Yekta, " Bu gün sahaya ineceğim kubi " dedi. Ve, " Nasıl yani efendim " diyen Kubilay'ın şaşkınlığına aldırmayarak sözlerine devam etti. " Saat 16:00'da bir mazeret ile merkezden ayrılacağım. Verdiğin bilgiler ile CAM 5'in bulunduğu bölgeye gidip çıplak gözle keşif yapacağım. Sen de beni buradan yönlendirecek'sin ... anlaştık mı ? "

 " tabi ki amirim " diyen Kubilay çekingen bir şekilde, " bu işi fazlaca önemsemiyor musunuz? " diye sözlerine bir soru ekledi. Kubilay'a dikkatlice bakan Yekta haklı soru karşısında bir an düşünmek zorunda kaldı. 

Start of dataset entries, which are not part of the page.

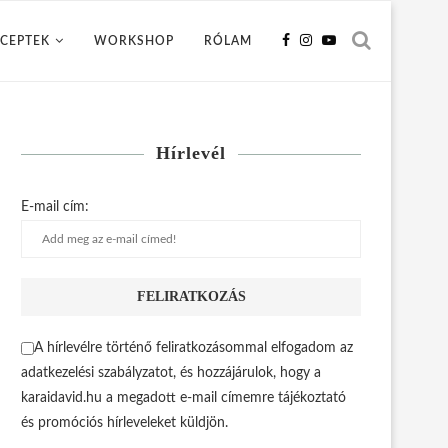
CEPTEK
WORKSHOP
RÓLAM
Hírlevél
E-mail cím:
A hírlevélre történő feliratkozásommal elfogadom az
adatkezelési szabályzatot, és hozzájárulok, hogy a
karaidavid.hu a megadott e-mail címemre tájékoztató
és promóciós hírleveleket küldjön.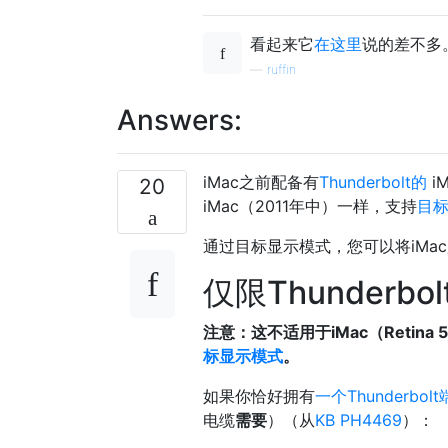
看起来它
在这里
说的差不多
—
ruffin
Answers:
iMac之前配备有
Thunderbolt的
i
20
iMac（2011年中）一样，支持
目
通过目标显示模式，您可以将iMa
仅限Thunderb
注意：这不适用于iMac（Retin
标显示模式
。
如果你恰好拥有
一个Thunderbo
电缆
需要
）（从
KB PH4469
）：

"Gerçekten çok mu önemsiyorum?" bu soruyu kendi kendine sorduğu an da aslında cevabı hazırdı. Kendisine ve Kubilay'a aynı cevabı vermekte bir sakınca görmedi. " Hayır Kubilay bu iş çok uzadı ve ben bunu bir sonuca bağlamalıyım! " dedi. Başıyla Yektayı onaylayan Kubilay'ın sonuca bağlanacak şey hakkında hiçbir fikri yoktu. Yekta'nın, Sahra ile olan bağı nasıl bir bağ idi o bunu hiç bilmiyordu.

Saat, 16:00

Kubilay'ın masasına doğru ilerleyen Yekta onun omzuna dokundu ve " Kolay gelsin " dedi. Yekta  bir maceranın kapısını aralamış oldu. Bir göz kırpış ile onlarca masa ile donatılmış geniş salonun kapısına doğru yöneldi. Evet o kapı bir yola çıkıyordu ve bu yolun artık geri dönüşü yoktu! Kapıya yaklaştıkça omuzları daha bir dikleşen ve kendinden emin hale gelen Yekta'nın dilinden şu dizeler döküldü...

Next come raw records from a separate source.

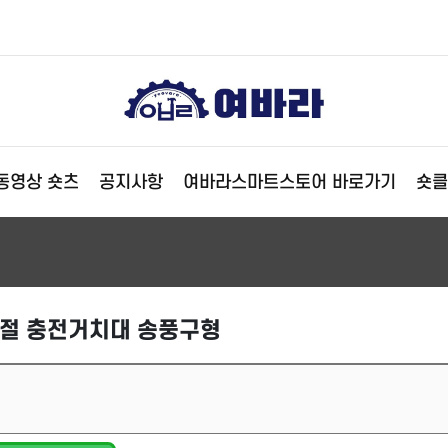
동영상 숏츠
공지사항
여바라스마트스토어 바로가기
숏클
절 충전거치대 송풍구형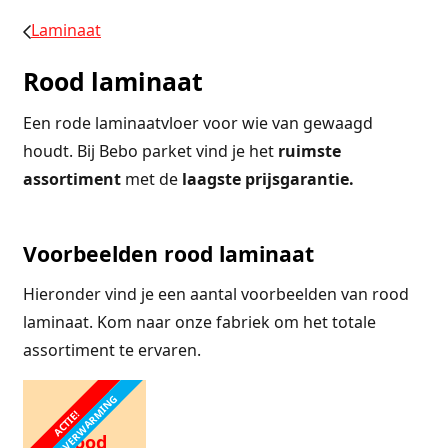
Laminaat
Rood laminaat
Een rode laminaatvloer voor wie van gewaagd
houdt. Bij Bebo parket vind je het
ruimste
assortiment
met de
laagste prijsgarantie.
Voorbeelden rood laminaat
Hieronder vind je een aantal voorbeelden van rood
laminaat. Kom naar onze fabriek om het totale
assortiment te ervaren.
VLOERVERWARMING
ACTIE!
Rood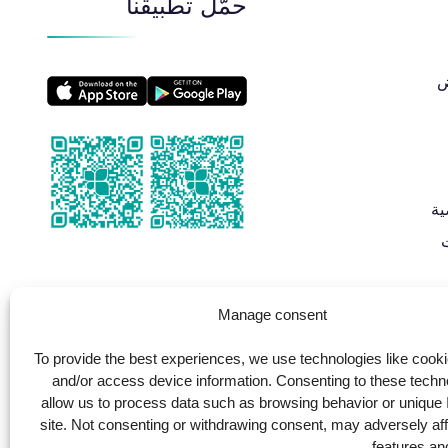
حمّل تطبيقنا
​
ية
Manage consent
To provide the best experiences, we use technologies like cooki
and/or access device information. Consenting to these techno
allow us to process data such as browsing behavior or unique 
site. Not consenting or withdrawing consent, may adversely aff
features and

Uçurumun kenarındayım Hızır

Hayal köşküm denize nazır

Med - Cezirler ruhum ile oynaşta

" Yak ve yakıl " bir emre hazır...

" Yak ve Yakıl " yanan belliydi ve yakma emrini veren kaderdi.

Yekta kendini yanmaya hazır hissediyordu. Motivasyonu tam bir Sat komandosu gibi hedefine güdülenmiş ve hedefini bulana kadar da durmayacağa benziyordu.

Nilüfer caddesi ile Barış Manço caddesinin birleştiği noktada, kadırımda koltuğunun altına aldığı dosya ile sivil görünümlü Yekta görünür.